▸ **Document section**
== Segment start ==
Hey, Bobbycat! Okay, you find yourself in the spot and it sucks! I was diagnosed last May stage 3. Severe fibrosis. But what are you going to do about it? I don't think there is much else to be done if you are taking your Urso. You can worry and be sad but the disease remains. I have not seen anybody say what can be done when we get to this late stage. It could be you can stabalize where you are. If you are feeling pretty good of a day, get out there and enjoy it. If you're feeling poorly baby yourself and try not to worry avout the next horrible thning until you get there. Personally, I am no saint at this. I DO have this talk with myself every morning....or every 15 minutes depending on my mental state. 😂
Thank you....you will see my history in reply to jenny and possibilty of transplant assessment......maybe. I feel quite well at present, just more tired and low and snappy sometimes with my husband! Also get flustered. I am not sure anyone I know really understands, though I have told friends but not over played it. I keep thinking this isnt happening but it was only a few weeks ago the ascites were discovered and my score showed I was now stage 2. I suspect I will get used to the idea soon.
Hi bobbycat. I've only been diagnosed a little over a year ago. I have bouts of sadness...some days I can't get moving. From what I've read it is not uncommon to have depression with PBC. Definitely talk to your doctor about it. I am taking 300mg of Bupropion for depression. I started it about 6 months ago. It has definitely helped me a lot. I started on Paxil a few months before and it was FANTASTIC but the sexual side effects were terrible so I asked to be changed to Bupropion. I started on 150mg and while it helped it wasn't enough. Now I'm on 300 mg and I have a new lease on life. I hope I helped. Feel free to message me if you have any questions.
So sorry you are sad Bobbycat, I guess you are having to adjust to this new development like you adjusted to having Pbc originally. It is not easy but I am sure you can rise above it to a place where you can feel happy again. My thoughts and best wishes are with you. Keep in touch. Diane x
Hello I am in early stages of cirrhosis.When I found out my pbc had progressed to cirrhosis I was very upset and shocked but over time I have got used to the idea, it is hard but I hope you can get to a point where you can come to terms with it.I decided to live my life as well as I can considering and have found that having something medium term to look forward to has helped me, such as a holiday or family event. For the last two years it's been my daughter's weddings and my son's graduation I was determined to see those when told I had cirrhosis 2 years ago.I am 54 and I hope to live to see my grandchildren born, I realize I probably won't see them grown up unless I have a transplant but there is always hope of that.Good luck to you.If you don't find things improve I would suggest to go to see your gp as they may be able to help you.Best wishes Jane.
Thank you..it was being told it was second stage that has got to me....and given a lower life expectancy without a transplant ....I am fairly busy as retired so I do quite a lot really including walking etc but get much more tired. Been advised not to go abroad on holiday if possible ..we will see....its nit the end of the world as the UK has a lot to offer.
I am sure you will see your grand children born and grow up if not to adults maybe ....but who knows!
== Segment end ==
Collected data:
== Segment start ==
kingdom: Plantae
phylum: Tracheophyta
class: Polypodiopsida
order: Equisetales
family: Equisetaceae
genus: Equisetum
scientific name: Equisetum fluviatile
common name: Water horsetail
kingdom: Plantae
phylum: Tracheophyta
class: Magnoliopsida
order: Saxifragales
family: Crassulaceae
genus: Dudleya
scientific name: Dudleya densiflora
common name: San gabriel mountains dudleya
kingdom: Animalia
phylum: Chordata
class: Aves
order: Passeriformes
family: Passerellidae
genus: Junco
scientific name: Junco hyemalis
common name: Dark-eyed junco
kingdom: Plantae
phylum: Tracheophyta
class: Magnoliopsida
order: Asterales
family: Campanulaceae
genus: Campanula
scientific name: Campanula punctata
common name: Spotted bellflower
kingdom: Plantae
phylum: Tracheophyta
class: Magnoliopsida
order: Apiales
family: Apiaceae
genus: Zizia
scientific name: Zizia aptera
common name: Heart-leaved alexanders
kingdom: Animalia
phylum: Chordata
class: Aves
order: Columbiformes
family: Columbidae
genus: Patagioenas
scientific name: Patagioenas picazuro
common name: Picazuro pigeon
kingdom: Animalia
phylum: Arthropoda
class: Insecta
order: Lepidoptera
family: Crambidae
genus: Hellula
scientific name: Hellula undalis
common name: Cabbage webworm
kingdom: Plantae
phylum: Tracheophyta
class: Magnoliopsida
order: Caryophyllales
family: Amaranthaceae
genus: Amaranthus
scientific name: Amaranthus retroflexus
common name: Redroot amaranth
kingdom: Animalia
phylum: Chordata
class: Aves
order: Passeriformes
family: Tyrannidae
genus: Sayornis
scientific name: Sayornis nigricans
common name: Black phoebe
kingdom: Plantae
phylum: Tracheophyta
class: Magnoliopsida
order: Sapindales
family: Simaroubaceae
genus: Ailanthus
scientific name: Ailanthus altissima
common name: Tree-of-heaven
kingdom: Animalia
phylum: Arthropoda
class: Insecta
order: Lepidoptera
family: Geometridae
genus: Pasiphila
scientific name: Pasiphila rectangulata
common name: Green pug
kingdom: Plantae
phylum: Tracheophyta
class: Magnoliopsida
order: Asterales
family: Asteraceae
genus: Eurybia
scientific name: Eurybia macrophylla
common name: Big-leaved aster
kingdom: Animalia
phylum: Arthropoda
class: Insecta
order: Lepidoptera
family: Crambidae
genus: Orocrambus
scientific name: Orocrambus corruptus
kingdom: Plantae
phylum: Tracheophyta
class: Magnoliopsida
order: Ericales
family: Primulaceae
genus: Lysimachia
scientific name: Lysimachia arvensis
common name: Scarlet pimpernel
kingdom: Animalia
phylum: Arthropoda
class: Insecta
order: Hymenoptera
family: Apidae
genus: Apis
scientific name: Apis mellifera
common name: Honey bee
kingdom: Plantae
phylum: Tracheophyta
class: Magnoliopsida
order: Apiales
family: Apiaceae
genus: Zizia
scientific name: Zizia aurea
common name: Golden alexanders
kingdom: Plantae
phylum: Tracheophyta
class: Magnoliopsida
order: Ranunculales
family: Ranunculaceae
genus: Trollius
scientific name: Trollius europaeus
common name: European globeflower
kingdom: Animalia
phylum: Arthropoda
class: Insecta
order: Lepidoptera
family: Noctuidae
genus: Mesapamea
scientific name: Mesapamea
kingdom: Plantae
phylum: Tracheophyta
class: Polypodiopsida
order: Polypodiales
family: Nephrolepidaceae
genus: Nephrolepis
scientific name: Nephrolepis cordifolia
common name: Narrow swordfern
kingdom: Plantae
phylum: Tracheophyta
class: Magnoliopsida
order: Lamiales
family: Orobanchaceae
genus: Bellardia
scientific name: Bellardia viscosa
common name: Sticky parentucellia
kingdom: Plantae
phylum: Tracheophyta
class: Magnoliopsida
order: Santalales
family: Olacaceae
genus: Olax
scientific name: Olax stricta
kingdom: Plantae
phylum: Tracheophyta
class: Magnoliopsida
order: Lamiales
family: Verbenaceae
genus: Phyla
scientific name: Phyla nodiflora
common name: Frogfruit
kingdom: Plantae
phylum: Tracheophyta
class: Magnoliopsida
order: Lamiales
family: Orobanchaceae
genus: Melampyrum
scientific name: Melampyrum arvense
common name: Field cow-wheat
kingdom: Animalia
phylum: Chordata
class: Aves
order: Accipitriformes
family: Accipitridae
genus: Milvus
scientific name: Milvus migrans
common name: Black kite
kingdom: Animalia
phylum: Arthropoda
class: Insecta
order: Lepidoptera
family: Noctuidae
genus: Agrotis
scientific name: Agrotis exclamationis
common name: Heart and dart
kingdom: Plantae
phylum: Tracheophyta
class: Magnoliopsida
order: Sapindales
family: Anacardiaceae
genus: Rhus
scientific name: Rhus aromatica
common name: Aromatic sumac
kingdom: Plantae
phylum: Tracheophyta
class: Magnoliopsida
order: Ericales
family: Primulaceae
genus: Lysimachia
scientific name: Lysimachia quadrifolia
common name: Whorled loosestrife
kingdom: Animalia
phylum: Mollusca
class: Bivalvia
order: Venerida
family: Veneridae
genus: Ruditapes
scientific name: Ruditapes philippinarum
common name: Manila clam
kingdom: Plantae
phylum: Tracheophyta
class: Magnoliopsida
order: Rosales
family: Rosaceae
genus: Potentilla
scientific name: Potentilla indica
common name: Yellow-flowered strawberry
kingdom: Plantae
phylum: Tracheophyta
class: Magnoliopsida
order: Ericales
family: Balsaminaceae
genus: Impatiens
== Segment end ==
Continue the forum thread on coping with advanced PBC from the point where it stops.

I understand Bobbycat. This disease leaves so much open to the imagination, as stages and symptoms change unpredictably. I wasn't staged until 8 years post dx and then was told stage 4 cirrhosis. Was told by a friend with MS to take my head off and screw it on differently. Easier said than done for me. Still, when I appreciate each moment, I find that I don't think about the future too much (which is a surefire way to sprout tears for me). Our menagerie of children, pup and cats keep me in the now. Much love and hugs to you.
When I was diagnosed last fall I was told it was early.. preclinical. When I was at the Mayo Clinic, I was told that I'm much later stage or that there is an additional disease process going on. My husband made an offer on a house and applied for a corporate transfer within the week so I can be treated at the Mayo Clinic. I'm waiting for further testing later this month.
Anyway, I found myself in a very dark place. I was hurting and angry and scared out of my mind. Not only do I have this going on, my ex-husband is being an ass and literally saying to me, the court and my children that he thinks I'm making this up. My sister is distraught.... And me, I just want to get to the doctor who can provide the best care. We're scheduled to move by the end of the month so it's coming.
I was very upset...and somehow I woke up one morning in peace and it has not left. I've made peace with my mortality. I've made peace with the fact that this is all going to end the way it is going to end. It's going to work out the way it is meant to. It's not going to necessarily work out the way I want, but... Like I said I'm at peace.
I hope that you find peace. And for my immediate family when I stopped being sad and became peaceful... That is what scared the hell out of them. I still get scared for my children and my husband but I'm no longer fearful of my own fate.
Work on finding that peace because it feels awesome. ❤️ Everything is going to work out the way it is meant to.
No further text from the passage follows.